Late night pondering about the micro-power Morse beacon…

January 11, 2012 | Amateur Radio | By: Mark VandeWettering

Before toddling off to bed last night, I did a bit more tinkering, and a bit of thinking, and then a bit of research.

The YouTube video I made showed that the spurious radiation from just attaching a clip lead from the oscillator to my oscilloscope gave enough signal to inject itself into my RFSpace SDRIQ software defined radio, even without any antenna attached. I hypothesized the signal should be stronger with my regular 40M dipole antenna, so I tested that, and sure enough, my FT-817 attached to the 40m dipole easily is S7, even without doing any antenna tuning. This suggests that for any application on my small property, I could reduce the power significantly (and use little/no antenna) and still have very legible signals.
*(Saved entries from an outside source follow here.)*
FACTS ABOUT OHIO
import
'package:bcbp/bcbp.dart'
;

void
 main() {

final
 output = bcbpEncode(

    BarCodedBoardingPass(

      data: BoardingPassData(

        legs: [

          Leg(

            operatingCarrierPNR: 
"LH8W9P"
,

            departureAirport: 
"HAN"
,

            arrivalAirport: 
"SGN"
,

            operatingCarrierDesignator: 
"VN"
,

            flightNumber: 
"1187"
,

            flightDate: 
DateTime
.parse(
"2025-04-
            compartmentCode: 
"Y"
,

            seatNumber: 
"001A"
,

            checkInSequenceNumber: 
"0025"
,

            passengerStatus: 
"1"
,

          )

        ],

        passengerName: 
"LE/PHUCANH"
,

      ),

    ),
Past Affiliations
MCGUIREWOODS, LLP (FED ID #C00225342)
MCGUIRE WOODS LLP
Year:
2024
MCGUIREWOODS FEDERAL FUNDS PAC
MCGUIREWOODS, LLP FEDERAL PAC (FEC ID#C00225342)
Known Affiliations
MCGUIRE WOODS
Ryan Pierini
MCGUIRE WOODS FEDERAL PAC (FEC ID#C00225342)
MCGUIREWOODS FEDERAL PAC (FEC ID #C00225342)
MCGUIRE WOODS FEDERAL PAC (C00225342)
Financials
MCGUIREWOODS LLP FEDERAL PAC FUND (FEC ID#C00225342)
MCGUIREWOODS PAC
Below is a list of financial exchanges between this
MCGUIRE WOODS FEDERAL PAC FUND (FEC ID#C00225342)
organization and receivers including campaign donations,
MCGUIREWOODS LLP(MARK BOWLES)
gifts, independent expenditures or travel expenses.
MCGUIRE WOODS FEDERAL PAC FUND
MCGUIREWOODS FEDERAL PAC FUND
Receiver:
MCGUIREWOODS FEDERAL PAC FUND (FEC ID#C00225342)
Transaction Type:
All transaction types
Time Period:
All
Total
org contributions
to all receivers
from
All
I used a 3.68Mhz crystal because I have something like 200 of them (I bought them for something like $3 for a big bag) but that’s kind of a ham unfriendly frequency. While it’s not very likely for such a weak signal to propagate significantly at the power levels we are talking about, but it’s perhaps possible that someone within a radius of a mile or so might be able to hear it, and be annoyed. Steve Weber used 4Mhz crystals, which are at the edge of the 80m band, and probably less well trafficked. A good, friendly idea.
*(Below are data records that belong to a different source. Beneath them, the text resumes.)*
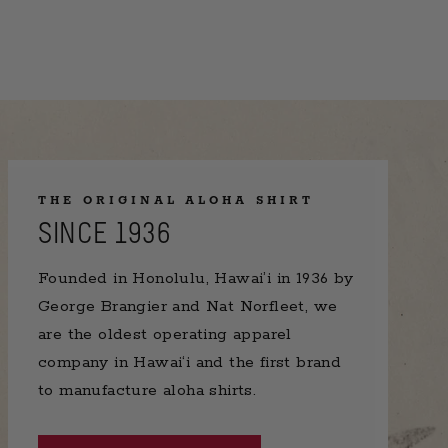
THE ORIGINAL ALOHA SHIRT
SINCE 1936
Founded in Honolulu, Hawai’i in 1936 by
George Brangier and Nat Norfleet, we
are the oldest operating apparel
company in Hawai‘i and the first brand
to manufacture aloha shirts.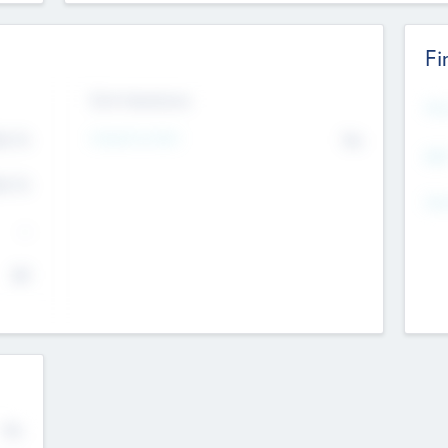
Fi
Exit Intentions
Mos
4.7
Intend to Exit
No
K
EBI
4.7
K
Gen
--
$0
No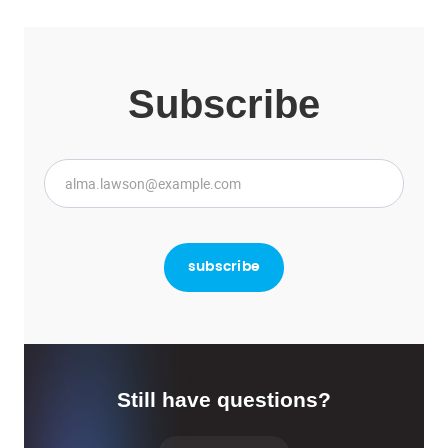
Subscribe
Still have questions?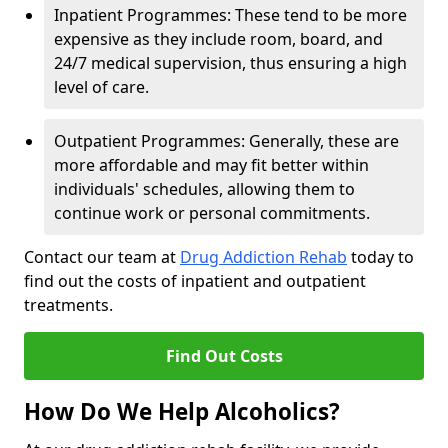
Inpatient Programmes: These tend to be more
expensive as they include room, board, and
24/7 medical supervision, thus ensuring a high
level of care.
Outpatient Programmes: Generally, these are
more affordable and may fit better within
individuals' schedules, allowing them to
continue work or personal commitments.
Contact our team at
Drug Addiction Rehab
today to
find out the costs of inpatient and outpatient
treatments.
Find Out Costs
How Do We Help Alcoholics?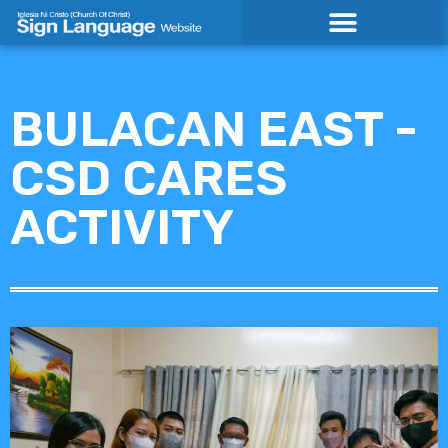
Skip
to
content
BULACAN EAST -
CSD CARES
ACTIVITY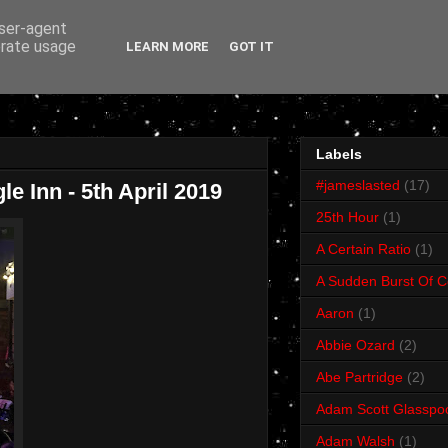
user-agent
erate usage
LEARN MORE
GOT IT
Labels
#jameslasted
(17)
e Inn - 5th April 2019
25th Hour
(1)
A Certain Ratio
(1)
A Sudden Burst Of C
Aaron
(1)
Abbie Ozard
(2)
Abe Partridge
(2)
Adam Scott Glasspo
Adam Walsh
(1)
Last, I was trying to understand what the regulations actually say about legal Part 15 operation. The regulations allow for experimenters to build five transmitters of this type for experimentation. On the 80m, you are suppose to keep the average field strength at just 15 microvolts per meter at a distance of 30m. Working through the approximations presented in Understanding the FCC Regulations for Low-Power, Non-Licensed Transmitters, this suggests that the product of power and antenna gain should be less than 6.6E-8 or so. While I know the input power, I don’t know how to measure (or estimate) either the output power or the antenna gain. Can anyone point me at a reference which shows how I might calculate the properties of a small 6″ long stub antenna at 4Mhz or so? I know it’s mostly an academic exercise, but it’d be nice to know the rough limits are, and the FCC regulations for Part 15 do say that we are supposed to “employ good engineering practices in order to ensure compliance with Part 15 standards”.

One final thing: as you can see from the oscilloscope, the output is far from a clean sine wave. It’s not horrible, but I was able to detect it at 2x and 3x the carrier frequency. The obvious thing would be to design a filter to clean it up, but most filter designs assume a 50 ohm (or thereabouts) output load, which this clearly doesn’t have. Is that a problem?

Comments

Comment from Gary Mastenbrook N8DMT
Time 1/12/2012 at 6:08 pm

Using a 3D electromagnetic analysis tool like FEKO, it’s pretty easy to model the imput impedance of a 6 inch whip at 4 MHz. Here’s the model setup used: whip length 6″, Radius=.01″, mounted in the center of a 12″ diameter groundplane. Analysis used 1374 triangles and 7 segments. There were warnings in the analysis due to the high values of impedance leading to likely errors in the determined magnitude values in the output file. Result (approximate)? The feedpoint impedance at the base of the whip is approximately 2.8e-7 -j25734. The VSWR is approximately 20,000:1. Just a little reactive (as expected)… Ha!